BYD ha dado un paso más en España con su nueva berlina eléctrica y lo ha hecho con un mensaje muy claro que busca ofrecer más que sus rivales por menos dinero. El nuevo SEAL mejora en lo que de verdad importa y se posiciona como una alternativa clara al Tesla Model 3.
No es un cambio radical por fuera, pero sí que hay novedades que pueden marcar la diferencia en el día a día. Sobre todo en espacio, comodidad y tecnología.
Más espacio y detalles que se notan
La realidad es que uno de los cambios más importantes está en el maletero. El SEAL ahora ofrece más capacidad, algo que se nota especialmente para viajes o uso diario. También mejora el espacio delantero, ese pequeño compartimento que cada vez valoran más los conductores de coches eléctricos. Es más grande y más práctico que antes.

Por fuera, los cambios son discretos. Nuevos colores, pequeños retoques y una imagen más limpia. Nada que rompa con el diseño, pero sí lo actualiza. En el interior, el cambio más visible está en la pantalla. Se mantiene grande y moderna, pero ahora ya no gira. Se queda fija en horizontal, apostando por una experiencia más sencilla.

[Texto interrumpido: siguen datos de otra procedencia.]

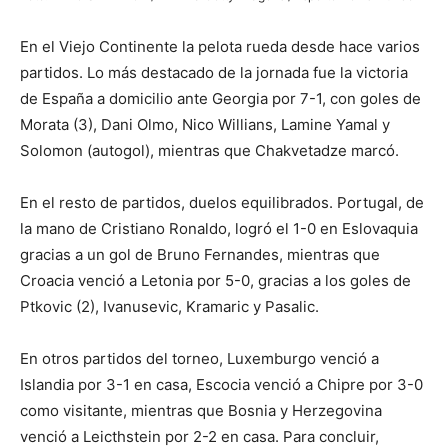
En el Viejo Continente la pelota rueda desde hace varios
partidos. Lo más destacado de la jornada fue la victoria
de España a domicilio ante Georgia por 7-1, con goles de
Morata (3), Dani Olmo, Nico Willians, Lamine Yamal y
Solomon (autogol), mientras que Chakvetadze marcó.
En el resto de partidos, duelos equilibrados. Portugal, de
la mano de Cristiano Ronaldo, logró el 1-0 en Eslovaquia
gracias a un gol de Bruno Fernandes, mientras que
Croacia venció a Letonia por 5-0, gracias a los goles de
Ptkovic (2), Ivanusevic, Kramaric y Pasalic.
En otros partidos del torneo, Luxemburgo venció a
Islandia por 3-1 en casa, Escocia venció a Chipre por 3-0
como visitante, mientras que Bosnia y Herzegovina
venció a Leicthstein por 2-2 en casa. Para concluir,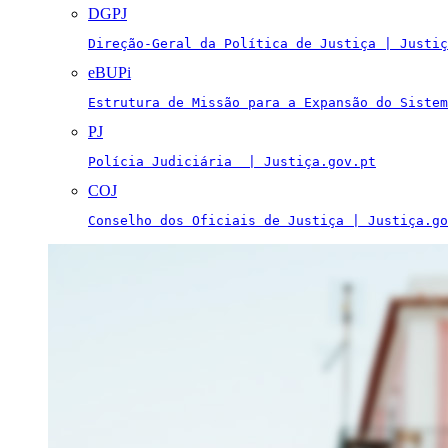
DGPJ
Direção-Geral da Política de Justiça | Justiç
eBUPi
Estrutura de Missão para a Expansão do Sistem
PJ
Polícia Judiciária  | Justiça.gov.pt
COJ
Conselho dos Oficiais de Justiça | Justiça.go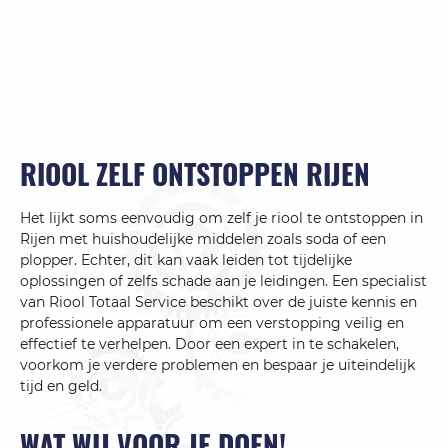
RIOOL ZELF ONTSTOPPEN RIJEN
Het lijkt soms eenvoudig om zelf je riool te ontstoppen in
Rijen met huishoudelijke middelen zoals soda of een
plopper. Echter, dit kan vaak leiden tot tijdelijke
oplossingen of zelfs schade aan je leidingen. Een specialist
van Riool Totaal Service beschikt over de juiste kennis en
professionele apparatuur om een verstopping veilig en
effectief te verhelpen. Door een expert in te schakelen,
voorkom je verdere problemen en bespaar je uiteindelijk
tijd en geld.
WAT WIJ VOOR JE DOEN!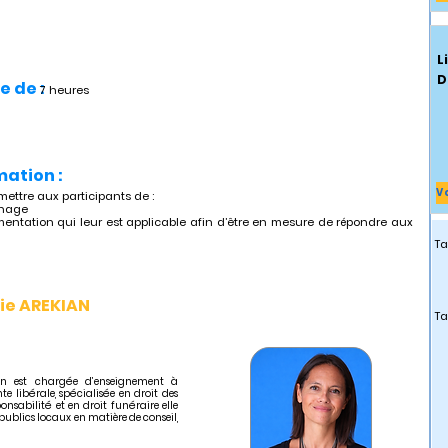
L
D
e de :
7 heures
mation :
V
mettre aux participants de :
sinage
ementation qui leur est applicable afin d’être en mesure de répondre aux
Ta
ie AREKIAN
Ta
ian est chargée d’enseignement à
te libérale, spécialisée en droit des
sponsabilité et en droit funéraire elle
publics locaux en matière de conseil,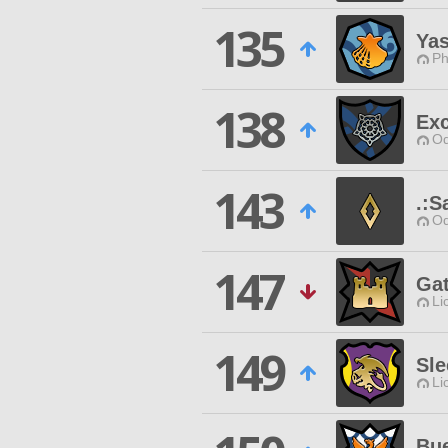
135
Ya
Ph
138
Exc
Od
143
.:S
Od
147
Ga
Li
149
Sle
Li
Bu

Más tecnología y una idea clara: competir con Tesla
La realidad es que BYD ha añadido funciones que buscan hacer la vida más fácil. Ahora puedes acceder al coche con el móvil gracias a la llave digital y el sistema incluye nuevas ayudas a la conducción. Son detalles que, sin hacer ruido, mejoran la experiencia al volante y refuerzan su posición frente a otros modelos eléctricos. Pero el punto clave sigue siendo el precio. BYD mantiene vigente su estrategia de ofrecer mucho equipamiento sin disparar el coste.

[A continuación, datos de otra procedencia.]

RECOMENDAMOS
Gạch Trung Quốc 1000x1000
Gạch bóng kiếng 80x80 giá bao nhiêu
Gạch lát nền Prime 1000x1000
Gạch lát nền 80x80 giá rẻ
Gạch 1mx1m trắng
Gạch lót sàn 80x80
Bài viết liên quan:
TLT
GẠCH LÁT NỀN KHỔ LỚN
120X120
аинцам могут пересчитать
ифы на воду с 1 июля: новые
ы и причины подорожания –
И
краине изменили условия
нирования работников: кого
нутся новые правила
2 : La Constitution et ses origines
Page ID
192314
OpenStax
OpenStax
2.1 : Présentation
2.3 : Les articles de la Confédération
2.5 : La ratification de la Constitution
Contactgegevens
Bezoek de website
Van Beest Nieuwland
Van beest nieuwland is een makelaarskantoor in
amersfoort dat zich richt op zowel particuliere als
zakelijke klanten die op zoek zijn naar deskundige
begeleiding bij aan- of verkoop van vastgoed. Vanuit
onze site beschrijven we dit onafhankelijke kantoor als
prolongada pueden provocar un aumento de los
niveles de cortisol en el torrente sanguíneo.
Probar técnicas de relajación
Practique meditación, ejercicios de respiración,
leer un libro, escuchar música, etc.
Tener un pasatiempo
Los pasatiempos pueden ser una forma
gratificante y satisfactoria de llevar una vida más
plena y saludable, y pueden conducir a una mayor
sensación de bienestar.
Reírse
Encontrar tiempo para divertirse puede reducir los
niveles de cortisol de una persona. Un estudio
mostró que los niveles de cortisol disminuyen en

Esto lo coloca directamente frente al Tesla Model 3, pero con una ventaja clara para muchos compradores: es más barato. Así pues, el SEAL 2026 no busca revolucionar el mercado, sino algo más efectivo. Mejorar lo que ya funcionaba y hacerlo más accesible. Y con eso, lanza un mensaje directo: hay alternativas reales a Tesla.